The sick twin, Richard Herrick had a functioning kidney transplanted from his brother Ronald. After the successful operation, Richard lived another eight years, married a nurse he met at the hospital and had two children. Ronald passed away two years ago.

Born on 1 April 1919 in Milford, Massachusetts, Murray traced his interest in the emerging science of transplants to the three years he spent on the surgical ward of an army hospital in Pennsylvania during World War II.

There, surgeons would often treat severely burned soldiers with skin grafts from cadavers as a temporary measure.

“The slow rejection of the foreign skin grafts fascinated me. How could the host distinguish another person’s skin from his own?” Murray would later write in an autobiographical essay published by the Nobel committee.

He later learned that the chief plastic surgeon, Colonel James Brown, had carried out a skin graft on identical twins in which the recipient’s body had accepted the foreign tissue rather than instinctively attacking it.

“This was the impetus to my study of organ transplantation,” Murray wrote.
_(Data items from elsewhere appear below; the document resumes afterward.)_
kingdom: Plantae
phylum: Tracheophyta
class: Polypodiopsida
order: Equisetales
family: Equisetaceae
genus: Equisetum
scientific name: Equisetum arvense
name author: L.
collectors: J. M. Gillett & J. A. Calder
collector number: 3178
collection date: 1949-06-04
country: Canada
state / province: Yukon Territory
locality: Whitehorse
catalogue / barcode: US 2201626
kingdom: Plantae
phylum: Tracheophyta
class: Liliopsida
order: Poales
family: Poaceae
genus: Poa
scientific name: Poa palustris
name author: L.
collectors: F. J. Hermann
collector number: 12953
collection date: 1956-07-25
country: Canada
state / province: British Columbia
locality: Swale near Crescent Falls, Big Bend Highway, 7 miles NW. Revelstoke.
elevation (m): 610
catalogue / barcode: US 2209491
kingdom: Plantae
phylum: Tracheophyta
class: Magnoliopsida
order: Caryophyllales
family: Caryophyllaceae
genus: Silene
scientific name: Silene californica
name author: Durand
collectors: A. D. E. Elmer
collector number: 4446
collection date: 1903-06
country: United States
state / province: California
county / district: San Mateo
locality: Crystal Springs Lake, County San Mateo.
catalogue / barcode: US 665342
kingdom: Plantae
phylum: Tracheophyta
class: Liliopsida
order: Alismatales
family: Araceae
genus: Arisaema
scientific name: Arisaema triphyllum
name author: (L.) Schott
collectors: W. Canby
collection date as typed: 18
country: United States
The doctor won the Nobel Prize in Medicine in 1990, sharing the honour with E. Donnall Thomas who pioneered bone marrow transplants.

Their discoveries have been used to cure or provide a decent life for tens of thousands of severely ill patients.

Murray later focused on plastic surgery, specifically the repair of facial defects in children. He led Brigham’s plastic surgery department for almost four decades and the division at Children’s Hospital Medical Center from 1972 to 1985.

“My life as a surgeon-scientist, combining humanity and science, has been fantastically rewarding,” Murray wrote in the Nobel autobiography.

In our daily patients we witness human nature in the raw – fear, despair, courage, understanding, hope, resignation, heroism. If alert, we can detect new problems to solve, new paths to investigate.

According to the Boston Globe, Murray is survived by this wife, three sons, three daughters and 18 grandchildren.